On 10 April 2026, the European Commission published the first monitoring results under the revised Code of Conduct on Countering Illegal Hate Speech Online — the so-called "Code of Conduct+" that was folded into the Digital Services Act co-regulatory architecture on 20 January 2025. The headline is reassuring: of twelve signatory platforms, the five that received enough notices to be measured (Facebook, Instagram, TikTok, X and YouTube) largely met their commitment to review the majority of flagged content within 24 hours. The interesting result is buried lower in the release: every assessed platform except X classified a "significant share" of flagged cases as disputed or as outright errors.
The strongest case for the Code+
Before picking at the regime, it is worth stating fairly why Brussels built it. Illegal hate speech in Europe is not a rhetorical category — it is criminalised under Council Framework Decision 2008/913/JHA, which obliges Member States to punish public incitement to violence or hatred against groups defined by race, colour, religion, descent, or national or ethnic origin. Trusted reporters had spent years complaining that platforms responded slowly, inconsistently, and without feedback. Embedding the 2016 voluntary code into the DSA gives a metric (the 24-hour clock), a public scoreboard, and a way for the Commission to point to compliance evidence when it audits very large online platforms (VLOPs). That is a real upgrade in process discipline, and the platforms' decision to sign — even X — is itself a vote of confidence.
What the monitoring actually showed
The "mystery shopping" exercise ran from early November to mid-December 2025. Monitoring reporters — vetted civil-society and public-sector entities — submitted notifications and the Commission measured both response time and outcome. Per the Commission's announcement, the assessed platforms hit the 24-hour review target and provided systematic feedback. But four of the five — every platform other than X — flagged a substantial portion of submissions as disputed or as procedural errors. The Commission attributes some of the "error" volume to reporters using the wrong notification channel; it offers no equivalent explanation for the "disputed" share.
That divergence is the story. Either X is being unusually permissive in agreeing with the reporters' legal characterisation, or — more plausibly given X's well-publicised stance — the other four platforms are exercising more independent judgement over what national hate-speech law actually requires them to take down. Neither option flatters the framework.
The definitional problem the Code+ does not solve
The Code's whole architecture rests on the assumption that "illegal hate speech" is a stable, knowable category that a platform can adjudicate in 24 hours. It is not. Framework Decision 2008/913/JHA harmonises only a narrow core, and Member States have transposed it inconsistently — some adding sexual orientation, gender identity, or disability as protected grounds; some criminalising genocide denial broadly; some narrowly. A post that is plainly criminal in Germany may be lawful — even constitutionally protected political speech — in Ireland or Sweden. A trusted-flagger network operating across all 27 jurisdictions is, by construction, going to disagree with platforms about edge cases. That four out of five platforms pushed back on "significant shares" of notices is not a compliance failure; it is the system surfacing exactly the contested judgements that elected courts, not 24-hour content reviewers, should be making.

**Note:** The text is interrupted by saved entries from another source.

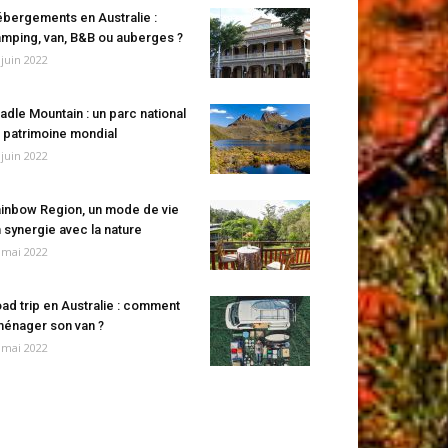
bergements en Australie :
mping, van, B&B ou auberges ?
 juin 2022
adle Mountain : un parc national
 patrimoine mondial
 juin 2022
inbow Region, un mode de vie
 synergie avec la nature
 mai 2022
ad trip en Australie : comment
énager son van ?
 mai 2022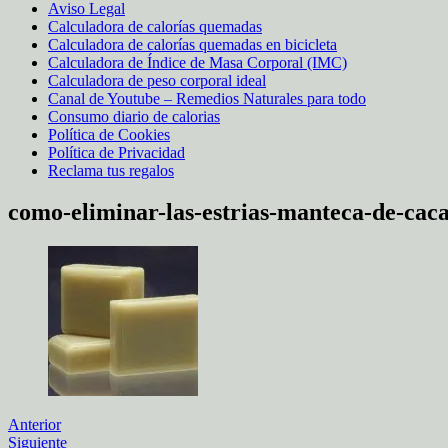
Aviso Legal
Calculadora de calorías quemadas
Calculadora de calorías quemadas en bicicleta
Calculadora de Índice de Masa Corporal (IMC)
Calculadora de peso corporal ideal
Canal de Youtube – Remedios Naturales para todo
Consumo diario de calorias
Política de Cookies
Política de Privacidad
Reclama tus regalos
como-eliminar-las-estrias-manteca-de-cac
Anterior
Siguiente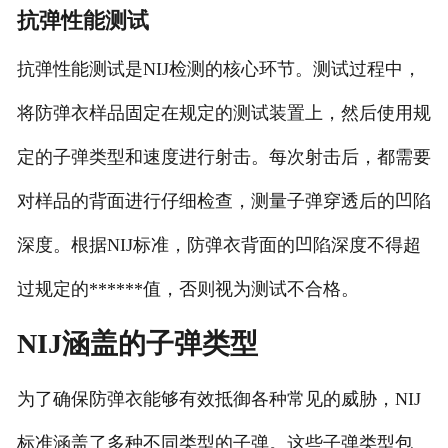
抗弹性能测试
抗弹性能测试是NIJ检测的核心环节。测试过程中，
将防弹衣样品固定在规定的测试装置上，然后使用规
定的子弹类型和速度进行射击。每次射击后，都需要
对样品的背面进行仔细检查，测量子弹穿透后的凹陷
深度。根据NIJ标准，防弹衣背面的凹陷深度不得超
过规定的******值，否则视为测试不合格。
NIJ涵盖的子弹类型
为了确保防弹衣能够有效抵御各种常见的威胁，NIJ
标准涵盖了多种不同类型的子弹。这些子弹类型包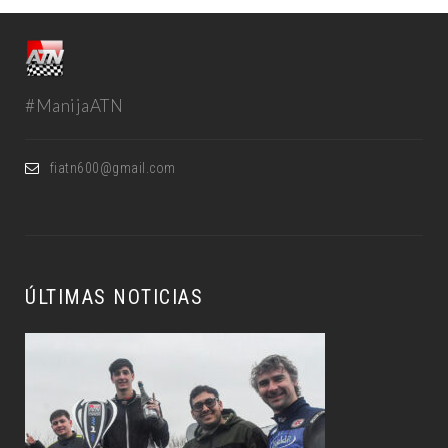
#ManijaATN
fiatn600@gmail.com
ÚLTIMAS NOTICIAS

Why the 24-hour metric pulls the wrong way
DSA Article 16 already obliges hosting providers to act on notices of illegal content, and Articles 34–35 require VLOPs to mitigate "systemic risks" — a category whose breadth has long worried free-expression analysts. The CSIS Europe programme has noted that the DSA's hate-speech provisions risk "enforcement shaped by political or cultural biases rather than clear legal standards," and that the threat of fines up to 6% of global turnover creates an incentive structure that tilts toward over-removal. Layering a 24-hour stopwatch on top of that incentive does not improve accuracy — it reduces the time available for the kind of contextual review (irony, news reporting, counter-speech, political satire) that distinguishes a slur from a quotation of one.
The EFF, hardly an apologist for Big Tech, has been making the parallel case in its recommendations on the Digital Fairness Act: EU digital rule-making increasingly piles structural compliance obligations on intermediaries without specifying how to protect the speech being moderated in the process.
A proportionate path forward
The Commission deserves credit for publishing the numbers honestly — including the X anomaly — rather than claiming a uniform win. But the 2026 monitoring cycle should pivot. Three adjustments would keep the discipline while restoring proportion. First, treat dispute rates as a feature of healthy adversarial review, not a defect; the metric of interest is whether disputes are reasoned and consistently applied, not whether they happen. Second, publish per-Member-State breakdowns so it is visible when a notice was rejected because the alleged offence is not criminal in the user's jurisdiction. Third, separate the procedural commitment (timeliness, feedback, transparency) from the substantive question (was this actually illegal), and reserve the latter for courts and national regulators rather than co-regulatory pressure on private moderation queues.
The Code+ has done the easy part — it has made platforms answer the phone within a day. The harder part, which Brussels has not yet attempted, is admitting that what counts as illegal hate speech in Europe is not a question a content reviewer can answer in 24 hours, and building a regime that respects that limit instead of papering over it.